= EXERCICE =
Reproduisez intégralement, sans rien y changer, l'article ci-dessous sur la défaite de Kamala Harris.

Economie, bilan démocrate, guerres: quelques pistes pour comprendre la défaite de Kamala Harris
Il faudra attendre les études post-électorales, basées sur de véritables données qui sont généralement très approfondies aux Etats-Unis, pour connaître avec plus de précisions les différentes causes qui ont poussé les électrices et les électeurs américains à voter - ou ne pas voter - pour Donald Trump ou Kamala Harris mardi.
Mais alors que le camp républicain avait reculé dans pratiquement toutes les élections depuis 2016, la victoire plus large qu'attendu de Donald Trump permet déjà de tirer certains enseignements des dynamiques et des positionnements politiques dans le pays. Ainsi, plusieurs pistes ont été évoquées mercredi matin durant l'émission spéciale de la RTS.
"It's the economy, stupid"
L'enseignement principal, selon les différentes analyses, c'est que la question du pouvoir d'achat reste au cœur des préoccupations et des motivations de vote. Or, selon les différents chiffres, plus de deux tiers des Américains estiment que la situation est mauvaise, malgré des indicateurs macroéconomiques plutôt positifs, notamment un chômage plutôt bas et un PIB en croissance.
"Je crois qu'on continue à parler des questions raciales aux États-Unis, mais la question principale, c'est ce qui s'est passé ces quatre dernières années sur le plan économique", commente Gabriel Scheinmann, directeur de l'académie privée Alexander Hamilton Society.

[Entrées de données extraites]
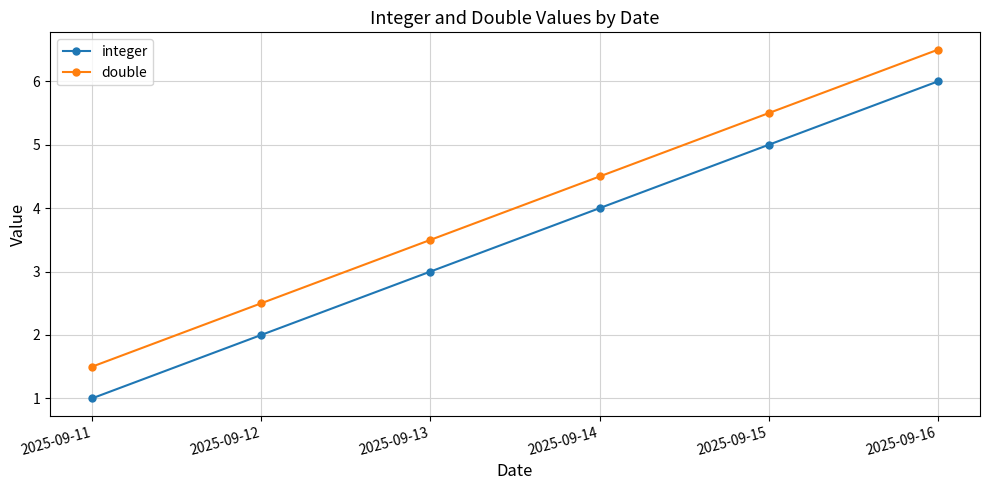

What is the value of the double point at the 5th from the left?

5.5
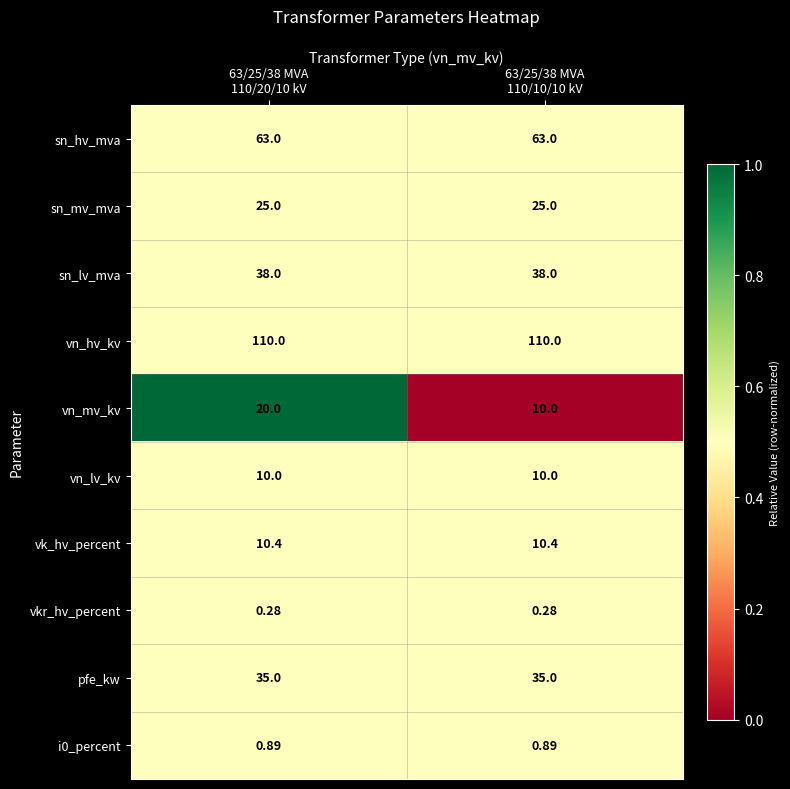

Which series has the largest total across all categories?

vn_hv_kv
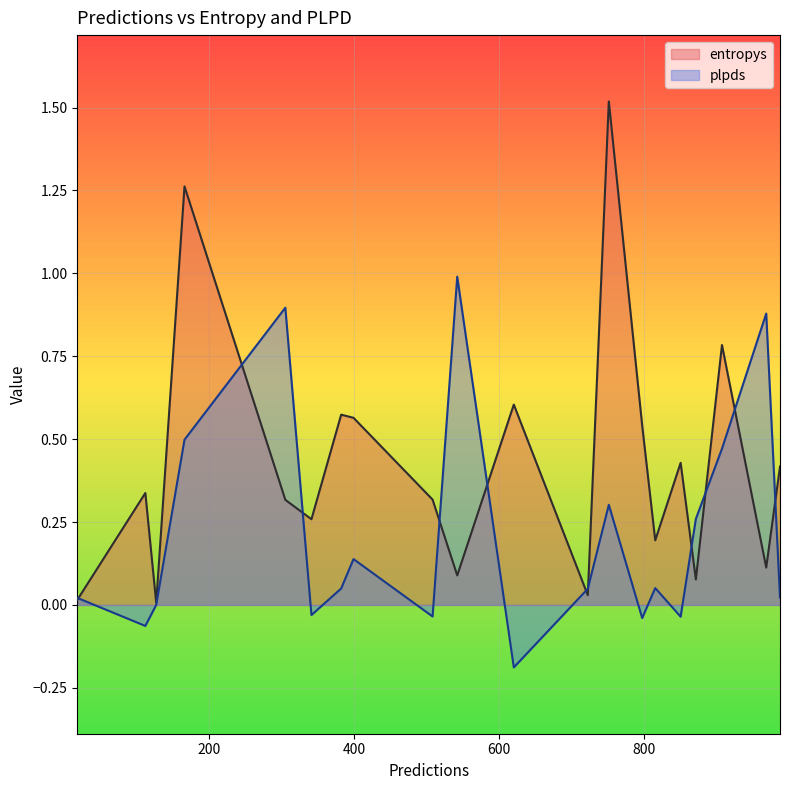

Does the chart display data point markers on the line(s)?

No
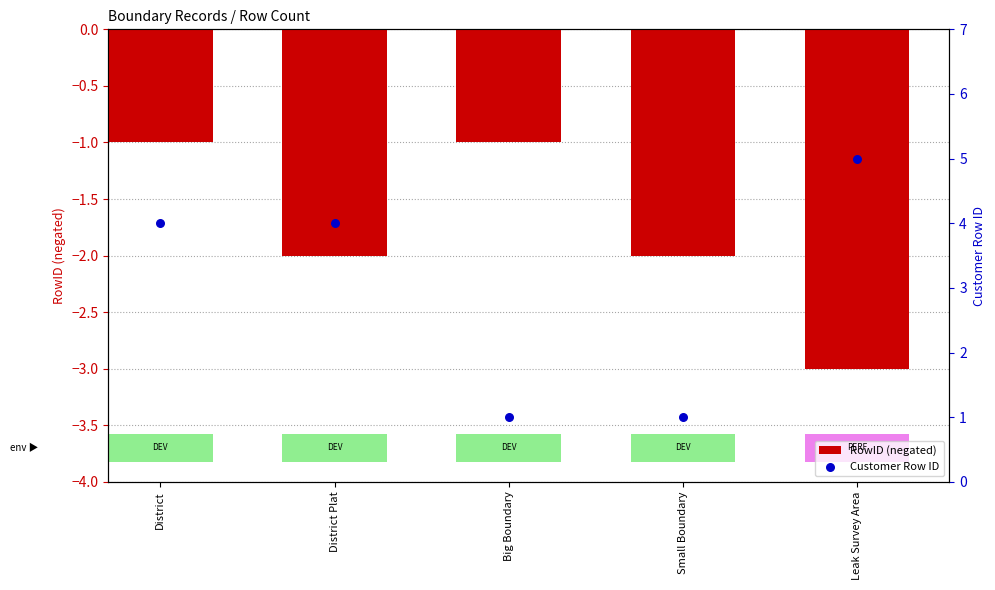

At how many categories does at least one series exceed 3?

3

= RÉSULTAT =
Economie, bilan démocrate, guerres: quelques pistes pour comprendre la défaite de Kamala Harris
Il faudra attendre les études post-électorales, basées sur de véritables données qui sont généralement très approfondies aux Etats-Unis, pour connaître avec plus de précisions les différentes causes qui ont poussé les électrices et les électeurs américains à voter - ou ne pas voter - pour Donald Trump ou Kamala Harris mardi.
Mais alors que le camp républicain avait reculé dans pratiquement toutes les élections depuis 2016, la victoire plus large qu'attendu de Donald Trump permet déjà de tirer certains enseignements des dynamiques et des positionnements politiques dans le pays. Ainsi, plusieurs pistes ont été évoquées mercredi matin durant l'émission spéciale de la RTS.
"It's the economy, stupid"
L'enseignement principal, selon les différentes analyses, c'est que la question du pouvoir d'achat reste au cœur des préoccupations et des motivations de vote. Or, selon les différents chiffres, plus de deux tiers des Américains estiment que la situation est mauvaise, malgré des indicateurs macroéconomiques plutôt positifs, notamment un chômage plutôt bas et un PIB en croissance.
"Je crois qu'on continue à parler des questions raciales aux États-Unis, mais la question principale, c'est ce qui s'est passé ces quatre dernières années sur le plan économique", commente Gabriel Scheinmann, directeur de l'académie privée Alexander Hamilton Society.